Il ne faut pas parler politique dans les repas de famille, c’est bien connu ! Ni avec ses amis. Ça dégénère vite, surtout si vous parlez de Macron. Éprouvez-vous de la sympathie pour Marine Le Pen ou Marion Maréchal ? Pas d’inquiétude ! Vous pouvez sans problème discuter avec un sympathisant de Nicolas Dupont-Aignan ou, à la rigueur, un membre des Républicains (s’il n’a pas déjà vendu son âme, c’est bon signe). Mais avec un adepte pur jus de notre Président, c’est une autre paire de manches.
La République en marche vient de publier en ligne un guide actualisé pour aider ses adhérents à défendre la politique du gouvernement : « Cet outil, évolutif et participatif, a été élaboré pour [vous] accompagner dans [vos] échanges avec [vos] amis, [vos] familles, [vos] voisins, [vos] collègues… bref, [vos] concitoyens », précise le préambule. Une sorte de « pense-bête » ou de béquille. On y trouve des « réponses concrètes » aux réflexions dérangeantes, du genre « Macron, Président des riches » ou « L’Europe, rien ne marche », ou encore des démentis aux « fake news » les plus répandues.
Si quelqu’un ose prétendre que « les impôts ne baissent que pour les riches », la fiche correspondante répond catégoriquement qu’« en 2019, les impôts baissent fortement pour les classes moyennes : en tout, c’est plus de 10 milliards d’euros d’impôts en moins. C’est 3 fois plus que ce que coûte la transformation de l’ISF ! » Il n’est pas certain que tous les Français qui croyaient appartenir aux classes moyennes se soient aperçus des bienfaits de la politique fiscale du gouvernement.

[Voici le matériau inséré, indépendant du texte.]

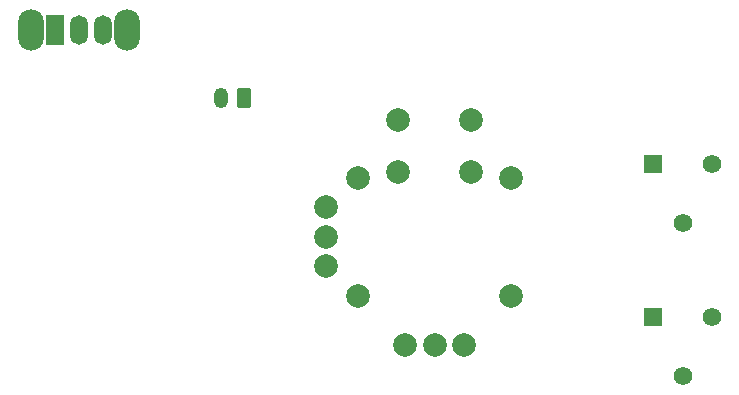
<source format=gbs>
%TF.GenerationSoftware,KiCad,Pcbnew,8.0.8*%
%TF.CreationDate,2025-02-18T09:32:00+01:00*%
%TF.ProjectId,T_lecommande,54e96c65-636f-46d6-9d61-6e64652e6b69,rev?*%
%TF.SameCoordinates,Original*%
%TF.FileFunction,Soldermask,Bot*%
%TF.FilePolarity,Negative*%
%FSLAX46Y46*%
G04 Gerber Fmt 4.6, Leading zero omitted, Abs format (unit mm)*
G04 Created by KiCad (PCBNEW 8.0.8) date 2025-02-18 09:32:00*
%MOMM*%
%LPD*%
G01*
G04 APERTURE LIST*
G04 Aperture macros list*
%AMRoundRect*
0 Rectangle with rounded corners*
0 $1 Rounding radius*
0 $2 $3 $4 $5 $6 $7 $8 $9 X,Y pos of 4 corners*
0 Add a 4 corners polygon primitive as box body*
4,1,4,$2,$3,$4,$5,$6,$7,$8,$9,$2,$3,0*
0 Add four circle primitives for the rounded corners*
1,1,$1+$1,$2,$3*
1,1,$1+$1,$4,$5*
1,1,$1+$1,$6,$7*
1,1,$1+$1,$8,$9*
0 Add four rect primitives between the rounded corners*
20,1,$1+$1,$2,$3,$4,$5,0*
20,1,$1+$1,$4,$5,$6,$7,0*
20,1,$1+$1,$6,$7,$8,$9,0*
20,1,$1+$1,$8,$9,$2,$3,0*%
G04 Aperture macros list end*
%ADD10C,2.000000*%
%ADD11R,1.560000X1.560000*%
%ADD12C,1.560000*%
%ADD13O,2.200000X3.500000*%
%ADD14R,1.500000X2.500000*%
%ADD15O,1.500000X2.500000*%
%ADD16RoundRect,0.250000X0.350000X0.625000X-0.350000X0.625000X-0.350000X-0.625000X0.350000X-0.625000X0*%
%ADD17O,1.200000X1.750000*%
G04 APERTURE END LIST*
D10*
%TO.C,R1*%
X86900000Y-68700000D03*
X86900000Y-71200000D03*
X86900000Y-73700000D03*
X93600000Y-80400000D03*
X96100000Y-80400000D03*
X98600000Y-80400000D03*
X99200000Y-65700000D03*
X93000000Y-65700000D03*
X99200000Y-61350000D03*
X93000000Y-61350000D03*
X89650000Y-76200000D03*
X102550000Y-76200000D03*
X89650000Y-66200000D03*
X102550000Y-66200000D03*
%TD*%
D11*
%TO.C,RV2*%
X114600000Y-78020000D03*
D12*
X117100000Y-83020000D03*
X119600000Y-78020000D03*
%TD*%
D13*
%TO.C,SW1*%
X61900000Y-53700000D03*
X70100000Y-53700000D03*
D14*
X64000000Y-53700000D03*
D15*
X66000000Y-53700000D03*
X68000000Y-53700000D03*
%TD*%
D11*
%TO.C,RV1*%
X114600000Y-65020000D03*
D12*
X117100000Y-70020000D03*
X119600000Y-65020000D03*
%TD*%
D16*
%TO.C,J1*%
X80000000Y-59450000D03*
D17*
X78000000Y-59450000D03*
%TD*%
M02*

</source>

Si notre sceptique n’est pas convaincu par cette démonstration irréfutable et relance le débat sur l’ISF : « Nous ne l’avons pas supprimé », explique le catéchisme jupitérien, « il a été transformé en impôt sur la fortune immobilière […] Ce n’est pas pour “faire un cadeau aux plus riches” mais bien pour relancer l’économie française et créer des emplois ! » Pourtant, à suivre l’actualité de l’économie, on ne remarque guère de trace tangible de nouveaux investissements, ni de décroissance sensible du chômage.
On sait déjà que les députés LREM apprennent des « éléments de langage » dans un argumentaire : il suffit de les entendre répéter, sur les plateaux de télévision, avec plus ou moins d’aisance selon leur éloquence, les mêmes propos, les mêmes idées, les mêmes petites phrases. À croire qu’ils sont incapables de penser par eux-mêmes ; ou, pour les plus intelligents – s’il en existe, égarés dans ce parti –, qu’ils ont volontairement renoncé à réfléchir. Il faut avoir le sens du sacrifice ou une mentalité de godillot pour accepter de répéter, comme un perroquet, des réponses aussi peu convaincantes.

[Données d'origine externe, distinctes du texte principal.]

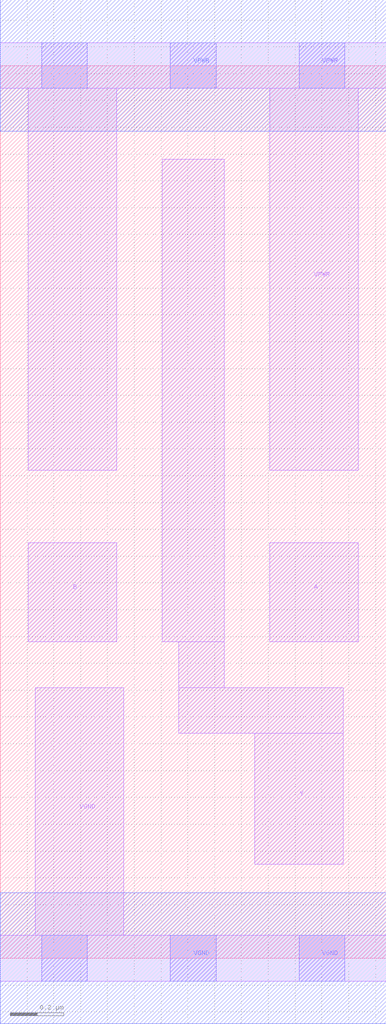
<source format=lef>
# Copyright 2020 The SkyWater PDK Authors
#
# Licensed under the Apache License, Version 2.0 (the "License");
# you may not use this file except in compliance with the License.
# You may obtain a copy of the License at
#
#     https://www.apache.org/licenses/LICENSE-2.0
#
# Unless required by applicable law or agreed to in writing, software
# distributed under the License is distributed on an "AS IS" BASIS,
# WITHOUT WARRANTIES OR CONDITIONS OF ANY KIND, either express or implied.
# See the License for the specific language governing permissions and
# limitations under the License.
#
# SPDX-License-Identifier: Apache-2.0

VERSION 5.7 ;
  NAMESCASESENSITIVE ON ;
  NOWIREEXTENSIONATPIN ON ;
  DIVIDERCHAR "/" ;
  BUSBITCHARS "[]" ;
UNITS
  DATABASE MICRONS 200 ;
END UNITS
MACRO sky130_fd_sc_ls__nand2_1
  CLASS CORE ;
  SOURCE USER ;
  FOREIGN sky130_fd_sc_ls__nand2_1 ;
  ORIGIN  0.000000  0.000000 ;
  SIZE  1.440000 BY  3.330000 ;
  SYMMETRY X Y ;
  SITE unit ;
  PIN A
    ANTENNAGATEAREA  0.279000 ;
    DIRECTION INPUT ;
    USE SIGNAL ;
    PORT
      LAYER li1 ;
        RECT 1.005000 1.180000 1.335000 1.550000 ;
    END
  END A
  PIN B
    ANTENNAGATEAREA  0.279000 ;
    DIRECTION INPUT ;
    USE SIGNAL ;
    PORT
      LAYER li1 ;
        RECT 0.105000 1.180000 0.435000 1.550000 ;
    END
  END B
  PIN Y
    ANTENNADIFFAREA  0.546900 ;
    DIRECTION OUTPUT ;
    USE SIGNAL ;
    PORT
      LAYER li1 ;
        RECT 0.605000 1.180000 0.835000 2.980000 ;
        RECT 0.665000 0.840000 1.280000 1.010000 ;
        RECT 0.665000 1.010000 0.835000 1.180000 ;
        RECT 0.950000 0.350000 1.280000 0.840000 ;
    END
  END Y
  PIN VGND
    DIRECTION INOUT ;
    SHAPE ABUTMENT ;
    USE GROUND ;
    PORT
      LAYER li1 ;
        RECT 0.000000 -0.085000 1.440000 0.085000 ;
        RECT 0.130000  0.085000 0.460000 1.010000 ;
      LAYER mcon ;
        RECT 0.155000 -0.085000 0.325000 0.085000 ;
        RECT 0.635000 -0.085000 0.805000 0.085000 ;
        RECT 1.115000 -0.085000 1.285000 0.085000 ;
      LAYER met1 ;
        RECT 0.000000 -0.245000 1.440000 0.245000 ;
    END
  END VGND
  PIN VPWR
    DIRECTION INOUT ;
    SHAPE ABUTMENT ;
    USE POWER ;
    PORT
      LAYER li1 ;
        RECT 0.000000 3.245000 1.440000 3.415000 ;
        RECT 0.105000 1.820000 0.435000 3.245000 ;
        RECT 1.005000 1.820000 1.335000 3.245000 ;
      LAYER mcon ;
        RECT 0.155000 3.245000 0.325000 3.415000 ;
        RECT 0.635000 3.245000 0.805000 3.415000 ;
        RECT 1.115000 3.245000 1.285000 3.415000 ;
      LAYER met1 ;
        RECT 0.000000 3.085000 1.440000 3.575000 ;
    END
  END VPWR
END sky130_fd_sc_ls__nand2_1

</source>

Le fait même qu’un mouvement, soi-disant « progressiste » et novateur, soit contraint de recourir à un fichier de questions-réponses pour faire croire qu’il a une pensée montre, s’il en était besoin, combien il est mal en point. Macron et ses proches étaient persuadés qu’avec le dévoiement du centre et d’une partie de la droite, le rythme étourdissant des réformes, l’arrogance qui sied aux personnes imbues d’elles-mêmes – et l’appui de la finance –, c’était gagné d’avance. Mais les Français se sont réveillés. Alors, les macroniens se jettent sur leur kit de survie.
Après l’ivresse de la victoire, la gueule de bois. Macron a beau adopter la méthode Coué pour persuader les siens qu’il est le meilleur, les Français, qui ne sont pas si stupides qu’il le pense, ne se laissent plus prendre à son discours qui sonne faux. Ils le voient tel qu’il est – et cette image n’est pas flatteuse. Pas sûr qu’ils soient nombreux, finalement, à vouloir le défendre au repas de Noël.